The success of the Pfizer-BioNTech and Moderna mRNA COVID-19 vaccines builds on decades of research. And the Johnson & Johnson COVID-19 vaccine employs the same adenovirus platform used in the HIV vaccine being tested in Imbokodo and Mosaico.

“To make a better mousetrap, we have focused on developing really good platforms to deliver viral antigens,” says Dieffenbach. “So the adenovirus vectors, the messenger RNA, direct injection of DNA—all of these platforms got their start in HIV.”

Just as HIV research has laid the groundwork for COVID-19 vaccines, lessons learned from the new coronavirus could further the quest for HIV vaccines.

“One thing we’ve seen with COVID is that where there’s a will there’s a way, and you can cut through a lot of the red tape that sometimes bogs down these trials,” says Buchbinder. “We also saw a tremendous outpouring of altruism on the part of study volunteers who wanted to participate in COVID vaccine research. My hope is that this will transfer over to HIV vaccine research. We need more volunteers who are willing to roll up their sleeves and participate.”

[This is an updated and expanded version of a feature in the April-May 2021 print edition of POZ.]


Hit Me With Your Best Shot

Participating in HIV vaccine research can help end the epidemic.

By Liz Highleyman

Before he became known as a proponent of pre-exposure prophylaxis (PrEP), Damon Jacobs, a licensed marriage and family therapist in New York City, put his body on the line to help develop another HIV prevention tool. In 2006, he volunteered for STEP, a study of an experimental HIV vaccine (click here).

Damon Jacobs

Damon JacobsCourtesy of Damon Jacobs

Jacobs, 49, learned about the trial because his partner at the time was a participant. “It made a big difference that I knew someone who had done it and that he could tell me about his experience,” Jacobs says. He later applied that lesson when he started the PrEP Facts Facebook group in 2013: “You need that personal connection.”

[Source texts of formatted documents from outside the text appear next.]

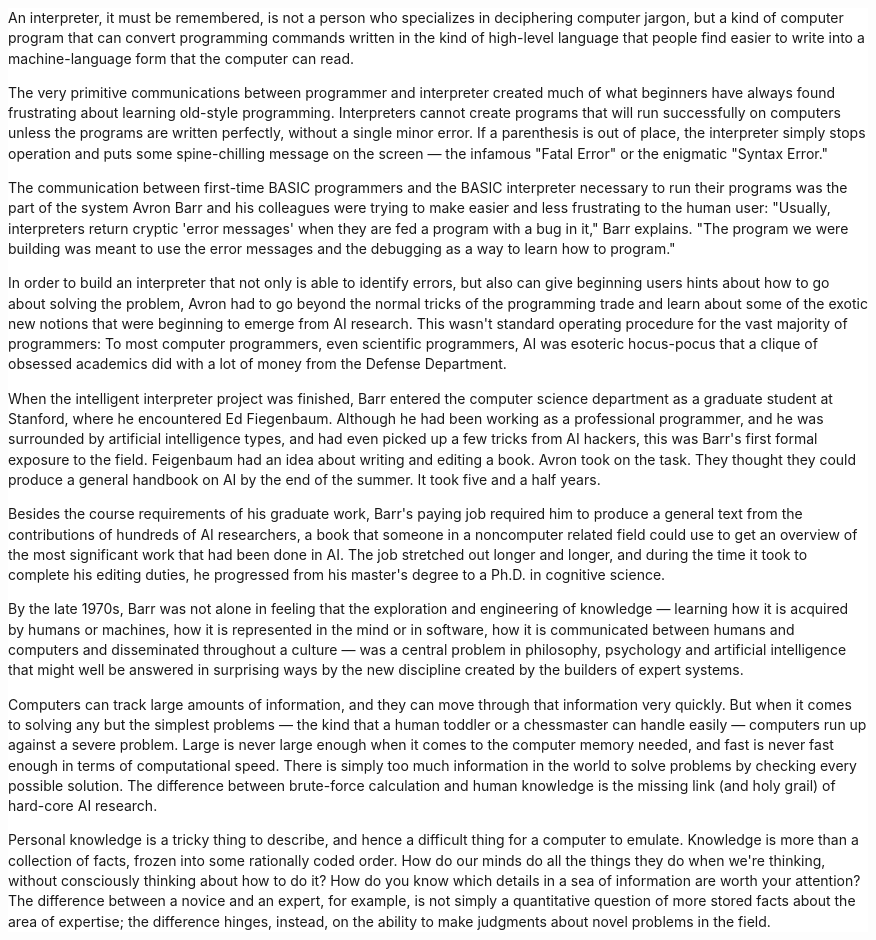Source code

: An interpreter, it must be remembered, is not a person who specializes in deciphering computer jargon, but a kind of computer program that can convert programming commands written in the kind of high-level language that people find easier to write into a machine-language form that the computer can read.

The very primitive communications between programmer and interpreter created much of what beginners have always found frustrating about learning old-style programming. Interpreters cannot create programs that will run successfully on computers unless the programs are written perfectly, without a single minor error. If a parenthesis is out of place, the interpreter simply stops operation and puts some spine-chilling message on the screen — the infamous "Fatal Error" or the enigmatic "Syntax Error."

The communication between first-time BASIC programmers and the BASIC interpreter necessary to run their programs was the part of the system Avron Barr and his colleagues were trying to make easier and less frustrating to the human user: "Usually, interpreters return cryptic 'error messages' when they are fed a program with a bug in it," Barr explains. "The program we were building was meant to use the error messages and the debugging as a way to learn how to program."

In order to build an interpreter that not only is able to identify errors, but also can give beginning users hints about how to go about solving the problem, Avron had to go beyond the normal tricks of the programming trade and learn about some of the exotic new notions that were beginning to emerge from AI research. This wasn't standard operating procedure for the vast majority of programmers: To most computer programmers, even scientific programmers, AI was esoteric hocus-pocus that a clique of obsessed academics did with a lot of money from the Defense Department.

When the intelligent interpreter project was finished, Barr entered the computer science department as a graduate student at Stanford, where he encountered Ed Fiegenbaum. Although he had been working as a professional programmer, and he was surrounded by artificial intelligence types, and had even picked up a few tricks from AI hackers, this was Barr's first formal exposure to the field. Feigenbaum had an idea about writing and editing a book. Avron took on the task. They thought they could produce a general handbook on AI by the end of the summer. It took five and a half years.

Besides the course requirements of his graduate work, Barr's paying job required him to produce a general text from the contributions of hundreds of AI researchers, a book that someone in a noncomputer related field could use to get an overview of the most significant work that had been done in AI. The job stretched out longer and longer, and during the time it took to complete his editing duties, he progressed from his master's degree to a Ph.D. in cognitive science.

By the late 1970s, Barr was not alone in feeling that the exploration and engineering of knowledge — learning how it is acquired by humans or machines, how it is represented in the mind or in software, how it is communicated between humans and computers and disseminated throughout a culture — was a central problem in philosophy, psychology and artificial intelligence that might well be answered in surprising ways by the new discipline created by the builders of expert systems.

Computers can track large amounts of information, and they can move through that information very quickly. But when it comes to solving any but the simplest problems — the kind that a human toddler or a chessmaster can handle easily — computers run up against a severe problem. Large is never large enough when it comes to the computer memory needed, and fast is never fast enough in terms of computational speed. There is simply too much information in the world to solve problems by checking every possible solution. The difference between brute-force calculation and human knowledge is the missing link (and holy grail) of hard-core AI research.

Personal knowledge is a tricky thing to describe, and hence a difficult thing for a computer to emulate. Knowledge is more than a collection of facts, frozen into some rationally coded order. How do our minds do all the things they do when we're thinking, without consciously thinking about how to do it? How do you know which details in a sea of information are worth your attention? The difference between a novice and an expert, for example, is not simply a quantitative question of more stored facts about the area of expertise; the difference hinges, instead, on the ability to make judgments about novel problems in the field.
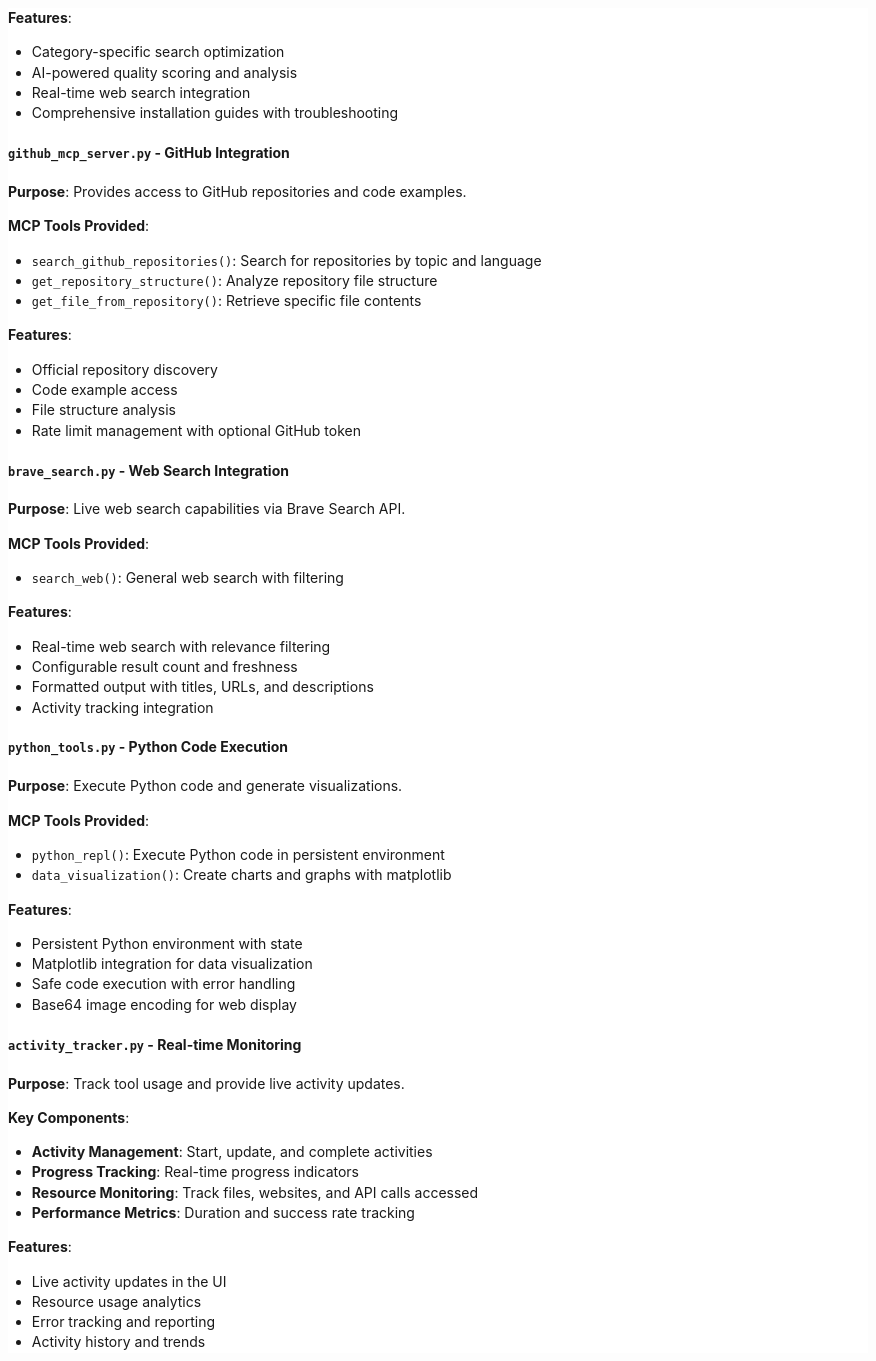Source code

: **Features**:
- Category-specific search optimization
- AI-powered quality scoring and analysis
- Real-time web search integration
- Comprehensive installation guides with troubleshooting

#### `github_mcp_server.py` - GitHub Integration
**Purpose**: Provides access to GitHub repositories and code examples.

**MCP Tools Provided**:
- `search_github_repositories()`: Search for repositories by topic and language
- `get_repository_structure()`: Analyze repository file structure
- `get_file_from_repository()`: Retrieve specific file contents

**Features**:
- Official repository discovery
- Code example access
- File structure analysis
- Rate limit management with optional GitHub token

#### `brave_search.py` - Web Search Integration
**Purpose**: Live web search capabilities via Brave Search API.

**MCP Tools Provided**:
- `search_web()`: General web search with filtering

**Features**:
- Real-time web search with relevance filtering
- Configurable result count and freshness
- Formatted output with titles, URLs, and descriptions
- Activity tracking integration

#### `python_tools.py` - Python Code Execution
**Purpose**: Execute Python code and generate visualizations.

**MCP Tools Provided**:
- `python_repl()`: Execute Python code in persistent environment
- `data_visualization()`: Create charts and graphs with matplotlib

**Features**:
- Persistent Python environment with state
- Matplotlib integration for data visualization
- Safe code execution with error handling
- Base64 image encoding for web display

#### `activity_tracker.py` - Real-time Monitoring
**Purpose**: Track tool usage and provide live activity updates.

**Key Components**:
- **Activity Management**: Start, update, and complete activities
- **Progress Tracking**: Real-time progress indicators
- **Resource Monitoring**: Track files, websites, and API calls accessed
- **Performance Metrics**: Duration and success rate tracking

**Features**:
- Live activity updates in the UI
- Resource usage analytics
- Error tracking and reporting
- Activity history and trends
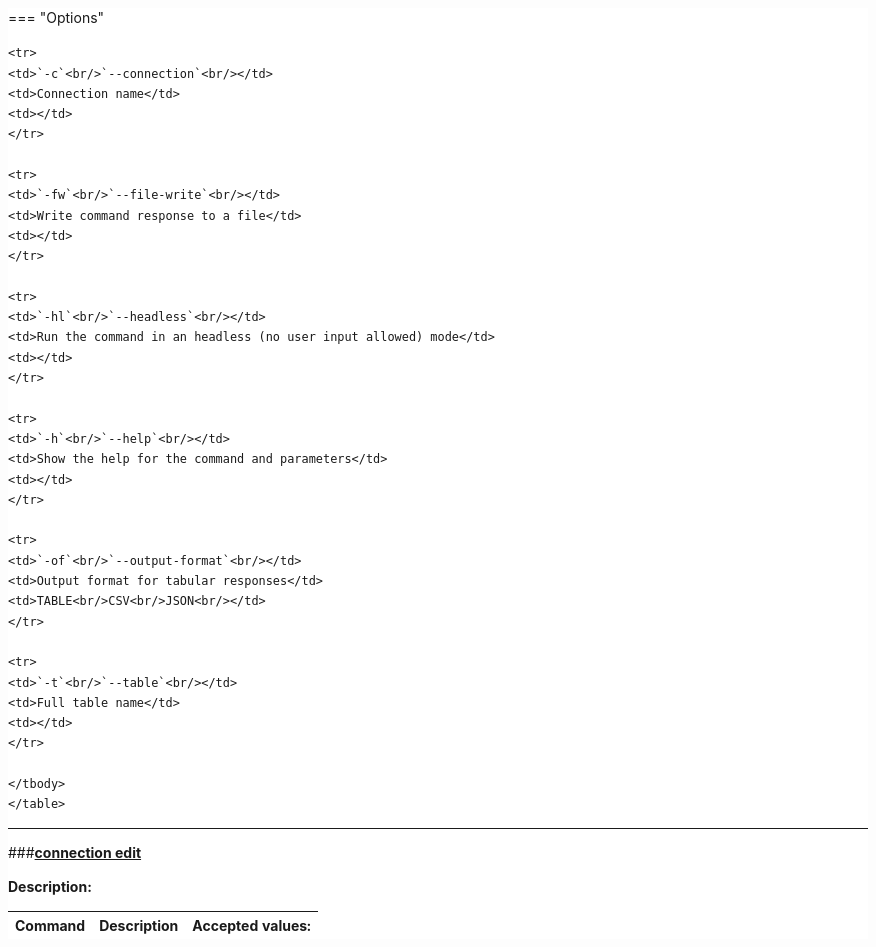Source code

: === "Options"
    <table>
    <thead>
    <tr>
    <th>Command</th>
    <th>Description</th>
    <th>Accepted values:</th>
    </tr>
    </thead>
    <tbody>
    
    <tr>
    <td>`-c`<br/>`--connection`<br/></td>
    <td>Connection name</td>
    <td></td>
    </tr>
    
    <tr>
    <td>`-fw`<br/>`--file-write`<br/></td>
    <td>Write command response to a file</td>
    <td></td>
    </tr>
    
    <tr>
    <td>`-hl`<br/>`--headless`<br/></td>
    <td>Run the command in an headless (no user input allowed) mode</td>
    <td></td>
    </tr>
    
    <tr>
    <td>`-h`<br/>`--help`<br/></td>
    <td>Show the help for the command and parameters</td>
    <td></td>
    </tr>
    
    <tr>
    <td>`-of`<br/>`--output-format`<br/></td>
    <td>Output format for tabular responses</td>
    <td>TABLE<br/>CSV<br/>JSON<br/></td>
    </tr>
    
    <tr>
    <td>`-t`<br/>`--table`<br/></td>
    <td>Full table name</td>
    <td></td>
    </tr>
    
    </tbody>
    </table>

___
###<b><u>connection edit</u></b>

<b>Description:</b>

Jacobs received three injections of the vaccine. “The experience was a little scary,” he recalls, “but I was just so grateful to be part of the solution.” The drawbacks? “There were a lot of appointments, and that got a little tedious after a while.” Plus, the vaccine triggered antibody production, so he tests positive on standard HIV screening tests and instead needs HIV RNA tests.

Unfortunately, not long after he got his third shot, the study was stopped ahead of schedule after a preliminary analysis showed that the vaccine did not reduce the risk of contracting HIV.

“It was really disappointing, but we had been told that this was possibly going to happen,” Jacobs says. “Every vaccine we take for granted today was the result of clinical trials, many of which failed. I don’t even think failed is the right word. They had to find out what didn’t work to help them find out what did work.”

His advice for people thinking about a vaccine study? “Learn the facts; learn the science. There haven’t really been any adverse side effects among people participating in HIV vaccine trials. If you care about helping the world and ending HIV, this is a very meaningful way. Literally, your body can help end HIV in our lifetime.